太平洋戦争もいよいよ望み薄となってきた時期、小磯国昭内閣が中国との単独講和の可能性を模索し、窓口となる人物があまりに信用に足りなかったことから講和は失敗に終わり、その責任を負う形で小磯内閣が総辞職します。その後、後継首相として重臣会議は日露戦争にも参戦したある種の伝説的英雄と見られていた鈴木貫太郎を指名します。鈴木は固辞しますが、昭和天皇たっての希望ということがあり、昭和天皇本人が鈴木貫太郎に頼んだとも言われています。近衛文麿も鈴木貫太郎内閣の成立には積極的だったとも言われています。

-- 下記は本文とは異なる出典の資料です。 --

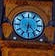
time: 6:23
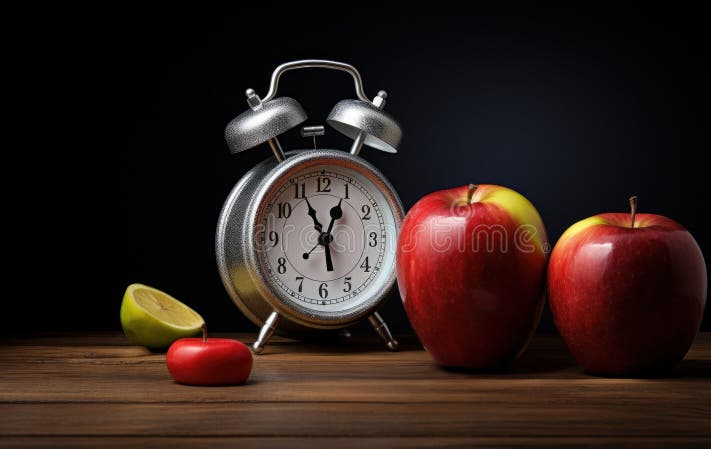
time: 12:55
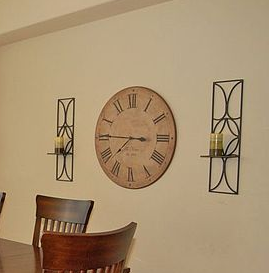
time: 7:45
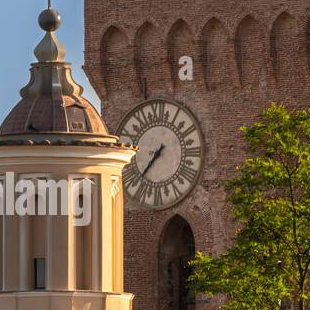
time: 7:37
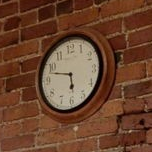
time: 5:47
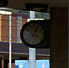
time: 4:04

もし本当に昭和天皇が頼んだとすれば、天皇の越権行為であり、立憲主義がだいぶ揺らいでいたことを示す事例だと受け取ることもできますが、非常時なので非情の手段をとったとして例外的なことであったという説明も可能かも知れません。
鈴木が昭和天皇から期待されていたことは終戦工作で、とにかく本土決戦に入ってしまう前に戦争を終わらせたいという相当悲壮な覚悟で職務に臨む必要があったに違いありません。
米内光政と木戸幸一がソビエト連邦を仲介にした和平工作に乗り気で、鈴貫太郎もそれに期待をよせていたフシがないわけでもないですが、スターリンは最初から適当に流すつもりであり、当時の状況的にわざわざ仲介して有条件降伏に持ち込むよりも、時期を逃さず日本に侵攻して戦国武将なみに切り取り次第だと考えていたようですから、確かに望み薄であり、徒に終戦を遅らせたという点は残念に思わざるを得ません。
鈴木貫太郎にとって幸だったのか不幸だったのか、7月下旬に連合国側からポツダム宣言が発表され、軍部の強硬論にも配慮して鈴木は「ポツダム宣言にはコメントしない」という態度でしたが、それが「黙殺(ignore)」という表現で世界に伝わり、要するに「拒否(refuse)」なのだなと解釈されてしまい、原子爆弾の投下とソビエト連邦の火事場泥棒的参戦を招いてしまいます。その件について、あくまでも政治家は結果責任だとすれば、鈴木貫太郎には責任があるとも言えますが、原子爆弾とソ連の参戦はそもそも非常識ですから、それを鈴木貫太郎に責任を負わせるのは酷と言えるかも知れません。
1945年8月9日に天皇の地位のを条件にポツダム宣言を受け入れるということを昭和天皇の「聖断」という形で結論を出しますが、連合国側に戦後の天皇の扱いについて「天皇は連合国の制限下におかれる」という返答の解釈で紛糾し、8月14日、改めて昭和天皇の聖断をもう一度仰ぐというやり方でポツダム宣言の受諾を正式に表明することに漕ぎつけます。ちなみに世界は8月9日の段階で日本がポツダム宣言の受け入れを申し入れてきたことが大ニュースになっており、何がどうなっているのか知らぬは日本人ばかりという風になっていたらしいです。
1945年8月14日の夜は、戦争継続派の軍人たちが鈴木貫太郎の自宅を焼き討ちするは、皇居にまで侵入して終戦の詔勅のラジオ放送を阻止しようとまで画策しますが、結局は成功せず、無事ラジオ放送が行われ、ようやく戦争が終わるという展開になります。
既には日本はボロボロでしたら、何故ここまで講和が遅れたのかという疑問がどうしても残る一方、とりあえず本土決戦は避けることができたという意味ではそれなりに評価されてしかるべき内閣と言っていいのではないかとも思えます。
鈴木貫太郎は昭和天皇からとにかく戦争を終わらせることを頼まれており、周囲には「俺はバドリオになるぞ」と話したと言います。バドリオはイタリア降伏を実現させたイタリアの首相であり、要するに戦争継続派を切り捨てて何が何でも戦争を終わらせる役割を自認していたと考えられています。阿南陸軍大臣の出方次第では内閣不一致で総辞職、終戦工作は一からやり直しという不安要素を常に抱えており、そういう意味では阿南が陸軍部内を何とか抑えて終戦に持ち込めるよう努力したという点も評価されるべきかも知れません。阿南は8月15日の朝、終戦のラジオを聴く前に自決しており、彼の美学を称える人もいるようです。
鈴木貫太郎は終戦工作が終わると早速辞表を出し8月17日には総辞職しています。鈴木貫太郎内閣の次は、超短命の東久邇宮内閣が終戦手続きを進めることになります。